4. Recovery time from a cyberattack takes longer than expected.
Of those who have not encountered a cyberattack, over half of small-business owners (57 percent) say their company could recover within a month.
However, 60 percent of those who did experience a cyberattack, say it took longer than a month to recover.
5. Nearly all are at least somewhat confident in their ability to recover from a cyberattack.
The percent of respondents who are "confident" in their ability to recover from a cyberattack is down nine percentage points from 2014 (31 percent vs. 40 percent).
Only 5 percent of small-business owners are "Not at all confident" in their ability to recover from a cyberattack.
Gen Xers are least likely to feel "confident/very confident" about financially bouncing back from a breach (61 percent vs. 78 percent Millennials, 77 percent Baby Boomers).
6. Most say cybersecurity insurance is too expensive.
Seven in 10 (71 percent) of small-business owners say cybersecurity insurance is too expensive.
7. Most acknowledge it's increasingly important to keep customers’ data secure to build trust.
A total of 88 percent of respondents "strongly agree" or "somewhat agree" that it's becoming increasingly important to keep customers' data secure to build trust.
About two-thirds (64 percent) of small-business owners say they use encryption services to protect customer data.
Almost half (46 percent) admit they don't fully understand cyberattacks, still 3 in 5 (62 percent) say they feel they have adequate cybersecurity training.
8. Over half have trained employees on what to do if a suspicious message is discovered and how to detect phishing scams.

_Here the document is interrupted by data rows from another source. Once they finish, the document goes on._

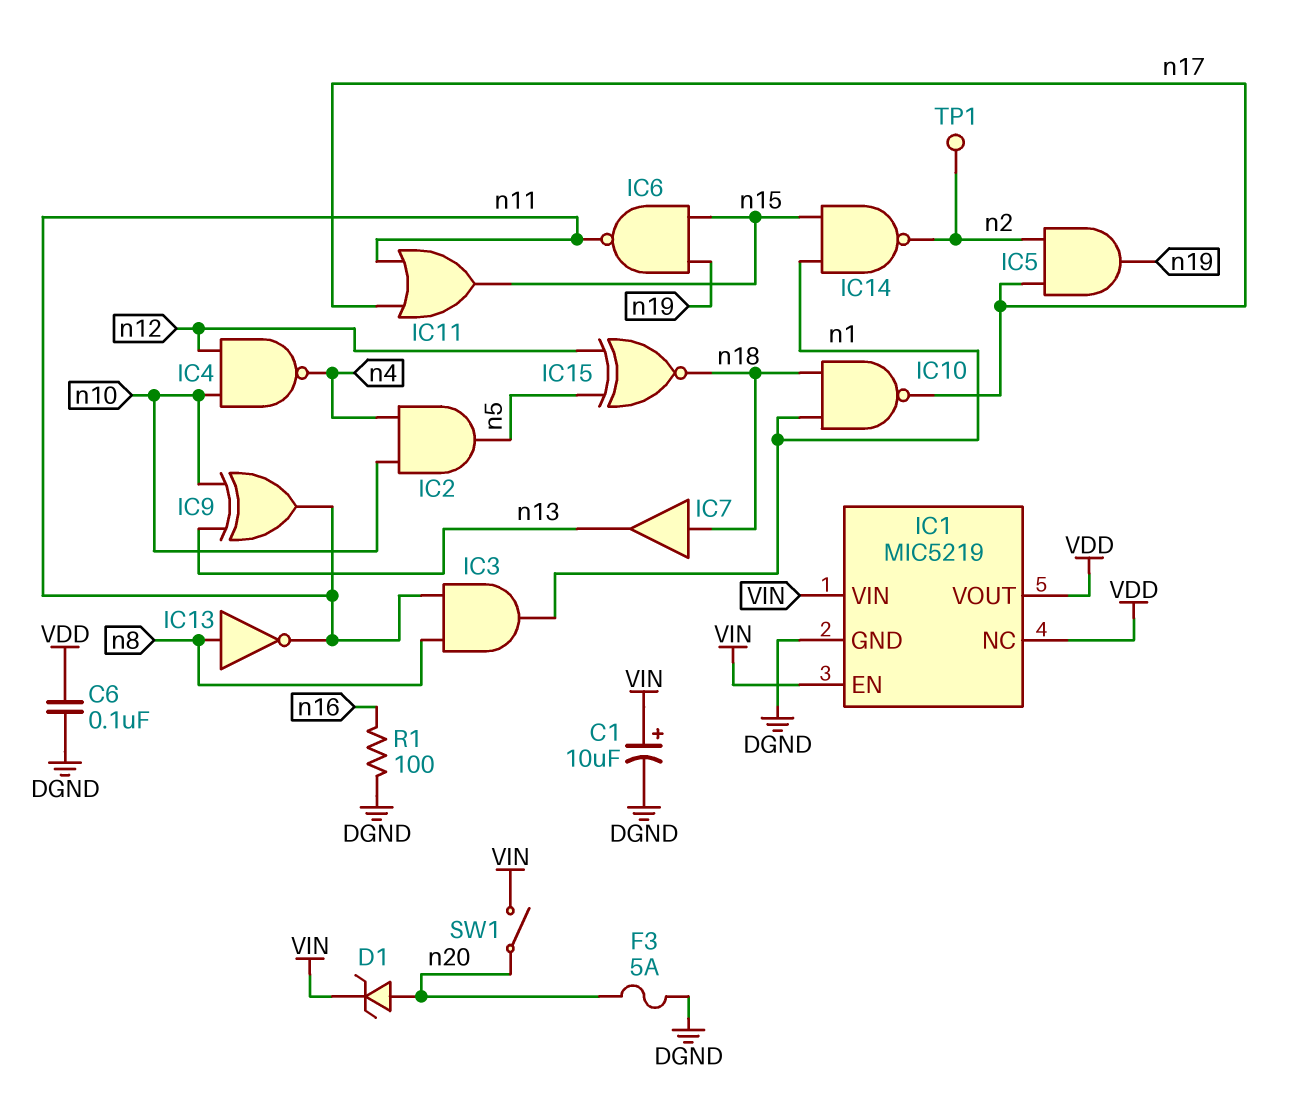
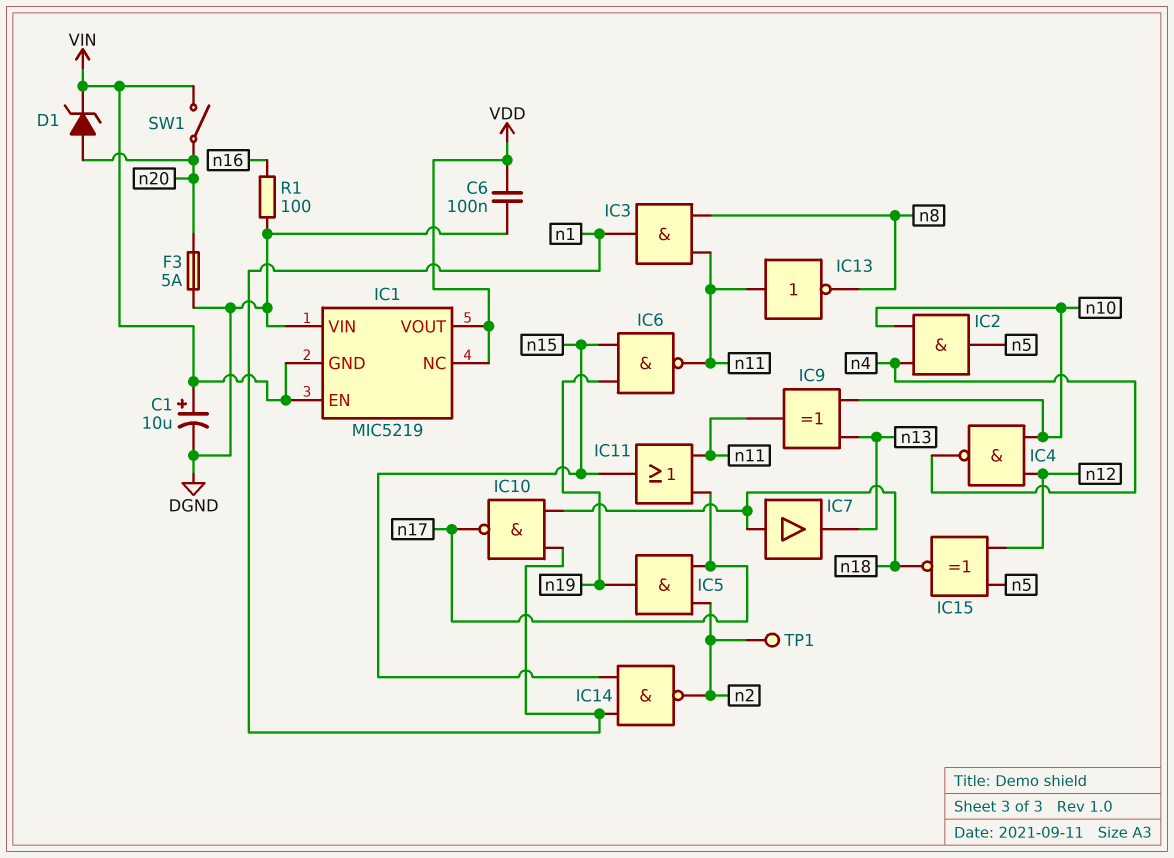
IC1 pin GND: DGND -> VIN
IC1 pin VIN: VIN -> DGND
IC13: NOT (in n8, out n11) -> NOT (in n11, out n8)

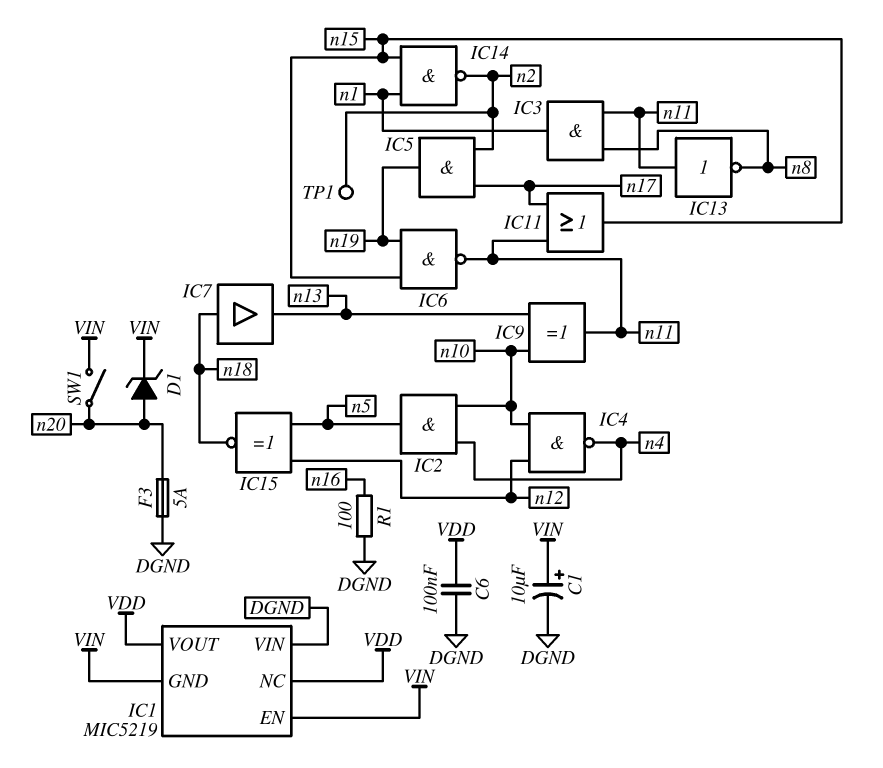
IC10: NAND (in n1, in n18, out n17) -> none

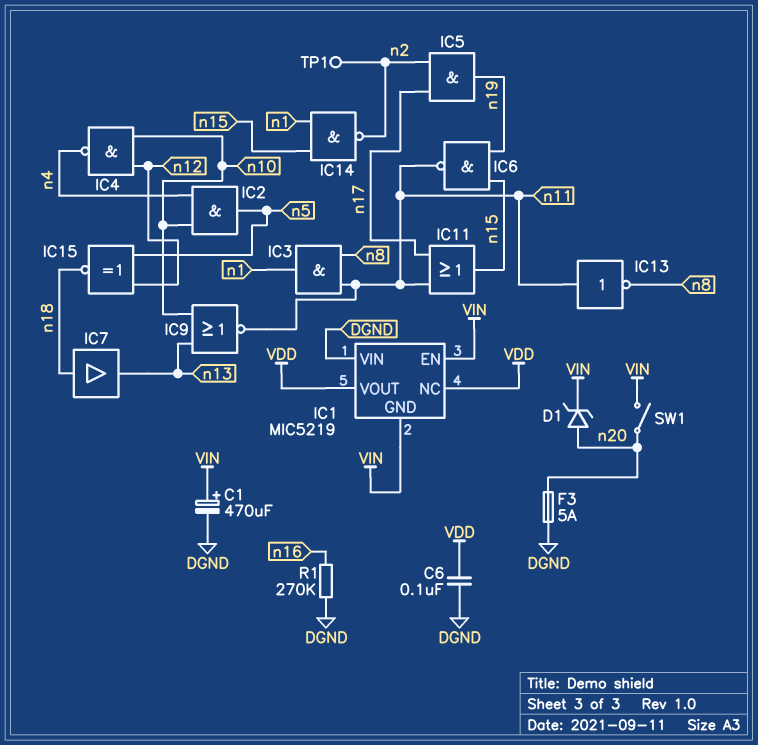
C1: 10uF (plus VIN, minus DGND) -> 470uF (plus VIN, minus DGND)
IC9: XOR (in n10, in n13, out n11) -> NOR (in n10, in n13, out n11)
R1: 100 (DGND, n16) -> 270k (DGND, n16)

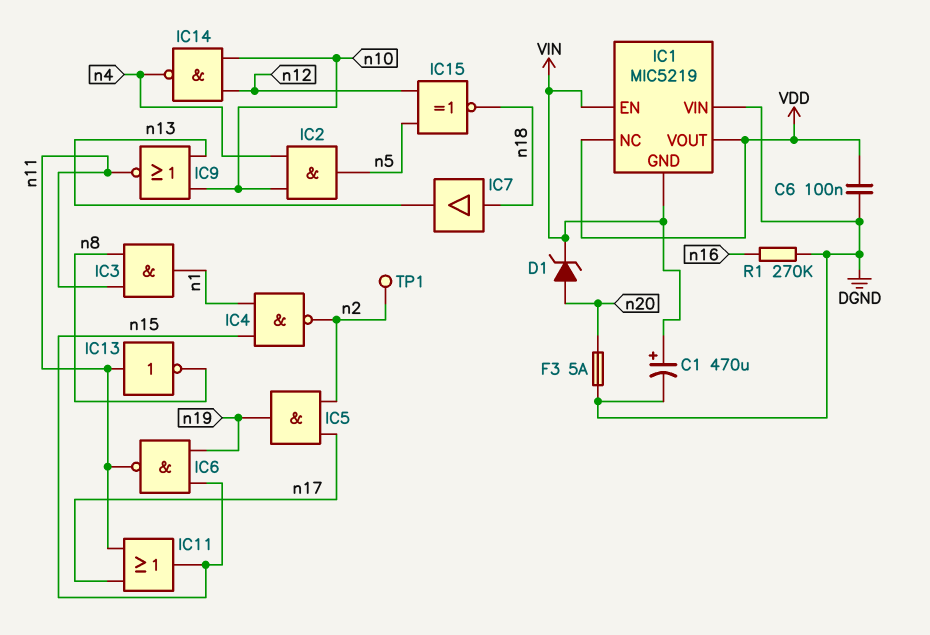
IC4: NAND (in n10, in n12, out n4) -> NAND (in n1, in n15, out n2)
IC14: NAND (in n1, in n15, out n2) -> NAND (in n10, in n12, out n4)
SW1: switch (VIN, n20) -> none

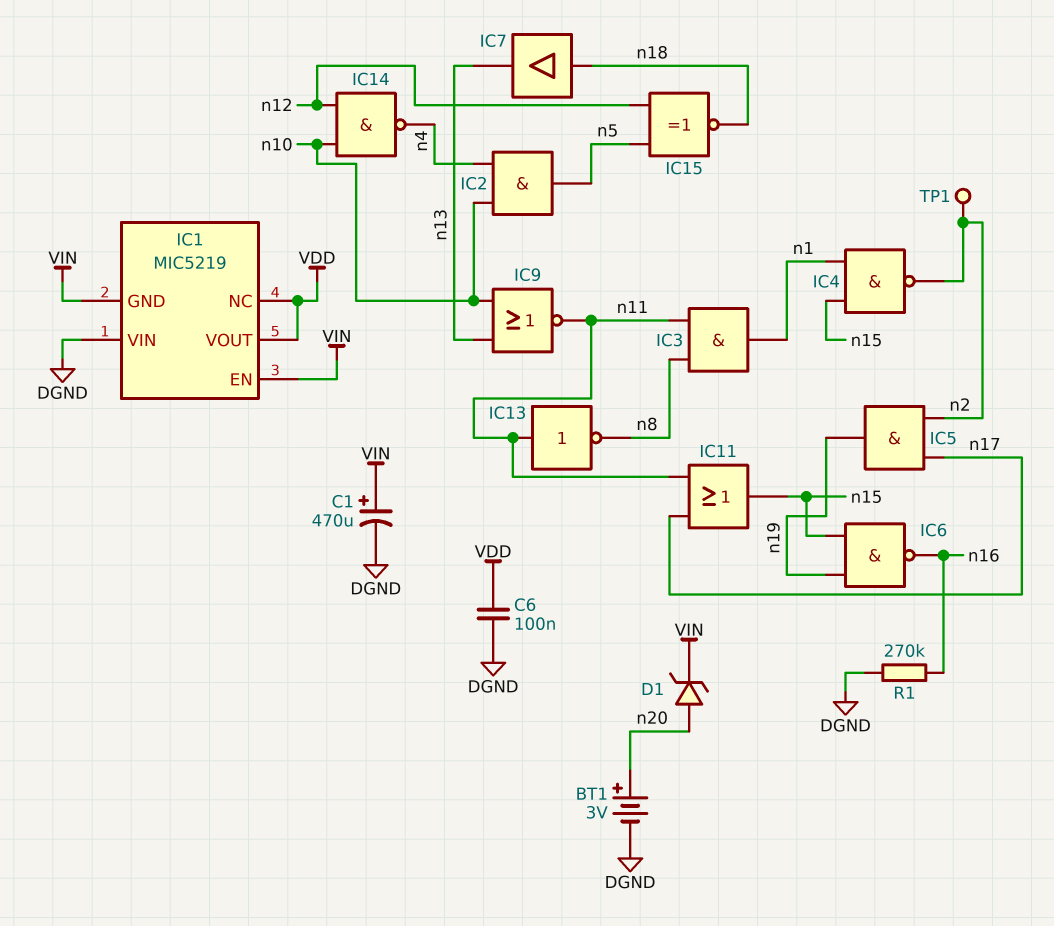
BT1: none -> 3V (plus n20, minus DGND)
F3: 5A (DGND, n20) -> none
IC6: NAND (in n15, in n19, out n11) -> NAND (in n15, in n19, out n16)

About half (48 percent) have trained their employees on how to back up customer information every day to a cloud or hard drive.
Two in 5 have trained employees how to protect business information on mobile devices.
Only about 1 in 4 (24 percent) of small-business owners have trained employees to take all of the following security measures:
What to do if a suspicious message is discovered.
How to detech phishing scams via email or social media.
To back up customer information every day to a cloud or hard drive.
How to protect business informaiton on mobile devices.
9. Small-business owners believe financial and reputational recovery may take longer than fixing a cybersecurity breach.
More than 6 in 10 (63 percent) say the data breach would be corrected in less than three months, while fewer small-business owners believe their reputation (56 percent) or finances (53 percent) would recover in the same amount of time.
Smaller companies expect a shorter time for their reputation to recover: 66 percent of smaller companies say their reputation would recover in less than three months, compared to 36 pecent each for mid-size and larger companies.
10. To help small-business owners and their insurance agents create a cybersecurity plan, here are some helpful tips:
Guard your physical perimerter to prevent hackes from accessing sensivite data and your company's computer network.
Educate your employees because they are your company's first line of defense against cyber criminals.
Activate your firewall to block connections that are used to hack into your system and deliver viruses.
Install and regularly update spyware, anti-virus and malware software to help prevent and detect any of those from affecting your computers.
Use stronger passwords of 8-10 characters that include letters, numbers and special characters. Change passwords regularly.
Secure your WiFi networks to prevent hackers from accessing your servers or using your internet connection without your knowledge.
Set social network profiles to private and check security settings. Also, be mindful of what information is posted online.
Encrypt your most sensitive data, make a backup and store it in a fireproof safe or offsite. Use a dedicated computer for all sensitive information.
Carefully select online computing services. Any information you share with vendors can be compromised by their system.
Acquire cyber insurance to cover losses in case of a breach or fraud.